**Source passage:**
◆ ◆ ◆

A Generous Philanthropist
Beatrice Alexander, 1895 - 1990
In 1982, Alexander recalled that the Women's League for Palestine (now Women's League for Israel) had been a crucial factor in her entry into the business world. In the 1920s, she became involved with a group of women who, concerned about the fate of female immigrants to Palestine, founded the League to help provide the immigrants with homes and jobs. For several months, Alexander took money from the household budget to contribute to the League, but eventually her husband confronted her about the unpaid bills.
"I sat in the easy chair all night," Alexander remembered. "I said 'I am not going to stop doing this. I am not going to bed, I would have been asleep for Israel. What can I do where I can be left with fifty dollars a week...? ....That's all I spoke about, 'I must do something to earn money.' I had no trade, I had no profession.... All I knew was that I needed a few extra dollars to help those girls in Israel." She decided to start her own doll business to earn money to donate to the League.
As is often the case, the many years between event and recollection left their mark on Alexander's memory. Her decades of dedication to the Women's League—one of its homes in Jerusalem has named a rose garden in honor of her lifelong devotion—probably caused her to overstate its influence on her decision to start her own business; the Women's League was actually founded in 1928, five years after the Alexander Doll Company opened. Nonetheless, Alexander's philanthropic drive was an important motivation over her long business career.

◆ ◆ ◆

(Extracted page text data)
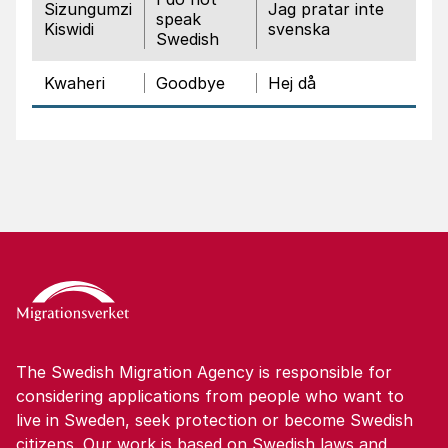
Sizungumzi
Jag pratar inte
speak
Kiswidi
svenska
Swedish
Kwaheri
Goodbye
Hej då
The Swedish Migration Agency is responsible for
considering applications from people who want to
live in Sweden, seek protection or become Swedish
citizens. Our work is based on Swedish laws and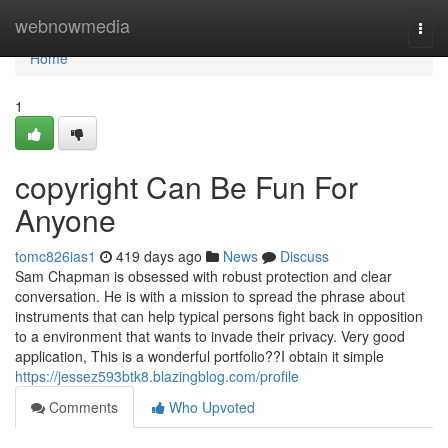
Home
webnowmedia
Togg
navi
Home
1
copyright Can Be Fun For
Anyone
tomc826ias1
419 days ago
News
Discuss
Sam Chapman is obsessed with robust protection and clear
conversation. He is with a mission to spread the phrase about
instruments that can help typical persons fight back in opposition
to a environment that wants to invade their privacy. Very good
application, This is a wonderful portfolio??I obtain it simple
https://jessez593btk8.blazingblog.com/profile
Comments
Who Upvoted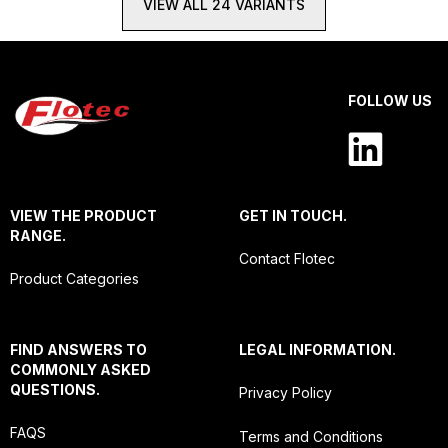
VIEW ALL 24 VARIANTS
FOLLOW US
VIEW THE PRODUCT
GET IN TOUCH.
RANGE.
Contact Flotec
Product Categories
FIND ANSWERS TO
LEGAL INFORMATION.
COMMONLY ASKED
QUESTIONS.
Privacy Policy
FAQS
Terms and Conditions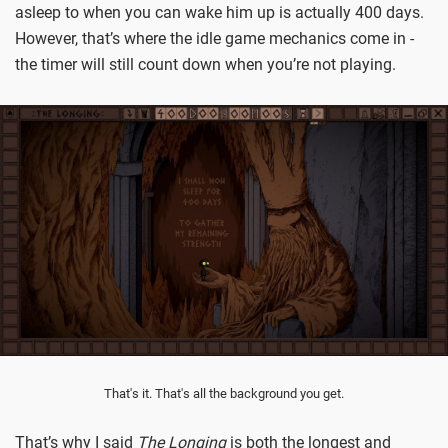
asleep to when you can wake him up is actually 400 days.
However, that’s where the idle game mechanics come in -
the timer will still count down when you’re not playing.
That's it. That's all the background you get.
That’s why I said
The Longing
is both the longest and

◆ ◆ ◆

**Work order 1:**
Duplicate the part of the Beatrice Alexander passage that starts with "A Generous Philanthropist" and goes on through "the unpaid bills.".
**Work order 2:**
Pick up the Beatrice Alexander passage after its last sentence and continue it.

**Task answer 1:**
A Generous Philanthropist
Beatrice Alexander, 1895 - 1990
In 1982, Alexander recalled that the Women's League for Palestine (now Women's League for Israel) had been a crucial factor in her entry into the business world. In the 1920s, she became involved with a group of women who, concerned about the fate of female immigrants to Palestine, founded the League to help provide the immigrants with homes and jobs. For several months, Alexander took money from the household budget to contribute to the League, but eventually her husband confronted her about the unpaid bills.

**Task answer 2:**
Over the years, Alexander contributed to many Jewish and non-Jewish causes, including the Anti-Defamation League, the Jewish Theological Seminary, Brandeis University, the Harvard-MIT Division of Health Sciences and Technology, and the Einstein College of Medicine. A strong Zionist, she supported the American Technion Society, Women's American ORT, and the American Friends of Hebrew University as well as the Women's League. "I have gained more by my interest in Israel," she maintained, "than Israel has gained by the thousands of dollars I have given."
- Alexander discussed her memories of the Women's League in Madame Beatrice Alexander Oral History, 1982, in the American Jewish Committee Oral History Library of the American Jewish Committee, American Jewish Women of Achievement series, at the Dorot Jewish Division of the New York Public Library. See also John Axe, "Exclusive Doll Reader Interview with Madame Alexander," Doll Reader, April 1984: 87.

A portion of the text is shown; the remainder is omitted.